The GfGD blog theme this month is science communication, and so regular blog contributor Heather Britton reviews a book which she believes contains some useful geological and human experience, in the form of a gripping novel.
The Geology for Global Development blog is not a site renowned for book reviews, but when a fiction book embraces geoscience as much as Robert Harris’s ‘Pompeii’ there are few reasons not to write about it on this platform. The book was recommended to me by my petrology professor at university, because, as she put it at the time, it is the only book she had ever read which quotes a geology textbook at the beginning of every chapter. Needing no further encouragement, I began reading, and I’m very glad that I did.
The book is set across the events leading up to, during and after the eruption of Vesuvius in 79 AD. Through the eyes of four starkly different members of Roman society – a hydraulic engineer, a scientist, a rich landowner and his daughter – the eruption is recorded in immense detail. As a reader it is clear that Robert Harris has done extensive research on the eruption, but inevitably some aspects, particularly the reactions and experiences of the characters individually, are filled in with more than a little artistic license. Nevertheless, the snippets from textbooks on Vesuvius at the beginning of each chapter match-up with the geological events of the story, reminding the reader that although the book is very much a work of fiction, the experiences had by the characters are representative of those of real people.
The protagonist of the book is Attilius, a hydraulic engineer sent from Rome to southern Italy to replace his predecessor, Exomnius, who has mysteriously gone missing. In the aftermath of an earthquake (an ominous warning sign of the tragedy to follow) the main aquaduct supplying water to the region is damaged, and Attilius is sent out to repair it. It is whilst taking on this endeavour that unusual events begin to occur, both social and geological, with the climax of the action coinciding with the eruption that has made Pompeii famous today.

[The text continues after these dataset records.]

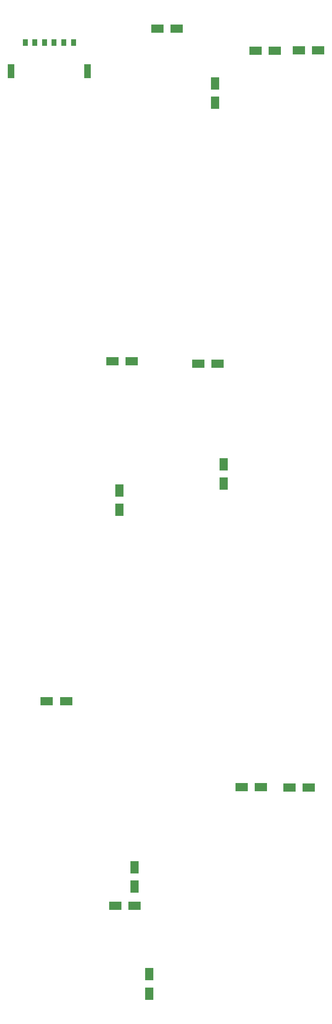
<source format=gbr>
%TF.GenerationSoftware,KiCad,Pcbnew,7.0.2-0*%
%TF.CreationDate,2024-05-08T20:31:55-07:00*%
%TF.ProjectId,new_X_Y_Panels,6e65775f-585f-4595-9f50-616e656c732e,1b*%
%TF.SameCoordinates,Original*%
%TF.FileFunction,Paste,Top*%
%TF.FilePolarity,Positive*%
%FSLAX46Y46*%
G04 Gerber Fmt 4.6, Leading zero omitted, Abs format (unit mm)*
G04 Created by KiCad (PCBNEW 7.0.2-0) date 2024-05-08 20:31:55*
%MOMM*%
%LPD*%
G01*
G04 APERTURE LIST*
%ADD10R,2.500000X1.700000*%
%ADD11R,1.700000X2.500000*%
%ADD12R,1.100000X1.450000*%
%ADD13R,1.350000X2.900000*%
G04 APERTURE END LIST*
D10*
%TO.C,D14*%
X62198000Y-91694000D03*
X58198000Y-91694000D03*
%TD*%
D11*
%TO.C,D6*%
X65811000Y-222537000D03*
X65811000Y-218537000D03*
%TD*%
D10*
%TO.C,D4*%
X48635000Y-161995000D03*
X44635000Y-161995000D03*
%TD*%
%TO.C,D2*%
X71545000Y-22805000D03*
X67545000Y-22805000D03*
%TD*%
D11*
%TO.C,D3*%
X59690000Y-118396000D03*
X59690000Y-122396000D03*
%TD*%
D10*
%TO.C,D11*%
X88985000Y-179835000D03*
X84985000Y-179835000D03*
%TD*%
%TO.C,D5*%
X58815000Y-204335000D03*
X62815000Y-204335000D03*
%TD*%
D12*
%TO.C,J2*%
X40150000Y-25710000D03*
X42150000Y-25710000D03*
X44150000Y-25710000D03*
X46150000Y-25710000D03*
X48150000Y-25710000D03*
X50150000Y-25710000D03*
D13*
X37255000Y-31685000D03*
X53045000Y-31685000D03*
%TD*%
D11*
%TO.C,D1*%
X79435000Y-34195000D03*
X79435000Y-38195000D03*
%TD*%
D10*
%TO.C,D8*%
X75978000Y-92202000D03*
X79978000Y-92202000D03*
%TD*%
%TO.C,D13*%
X87825000Y-27415000D03*
X91825000Y-27415000D03*
%TD*%
D11*
%TO.C,D9*%
X81265000Y-113025000D03*
X81265000Y-117025000D03*
%TD*%
%TO.C,D12*%
X62785000Y-200375000D03*
X62785000Y-196375000D03*
%TD*%
D10*
%TO.C,D10*%
X98895000Y-179925000D03*
X94895000Y-179925000D03*
%TD*%
%TO.C,D7*%
X96835000Y-27325000D03*
X100835000Y-27325000D03*
%TD*%
M02*

</source>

Despite every reader being aware of what the various events described in the book are leading up to, there is more than enough fiction in the story to make the tale far from predictable, with the case of the missing Exomnius taking centre stage and the eruption acting as a dramatic backdrop –and catalyst – of these events.
A further aspect of the books that I enjoyed was the authentic feel of the region around Vesuvius, including the cities of Pompeii, Herculaneum and Misenum. At school I dropped history as soon as I was given the opportunity, but even with only the most basic historical knowledge I found the book very accessible. Robert Harris does well not to overwhelm the reader with incomprehensible Roman terminology and instead the difference between today’s society and that of this era are drip-fed. I found myself learning about the culture of the Romans without realising I was doing so, and appreciate the insight into this ancient civilisation.
And why have I forced a book review upon GfGD blog readers? This month’s blog topic is science communication, and Robert Harris provides an excellent example of how science can be appreciated through works of fiction. ‘Pompeii’ picks out the links between various geological events, such as volcanic eruptions and earthquakes, and combines them with a gripping fictional tale showing the impact that these events have on individuals. I am certain that this text wouldn’t be out of place on the bookshelf of any avid reader of the GfGD blog.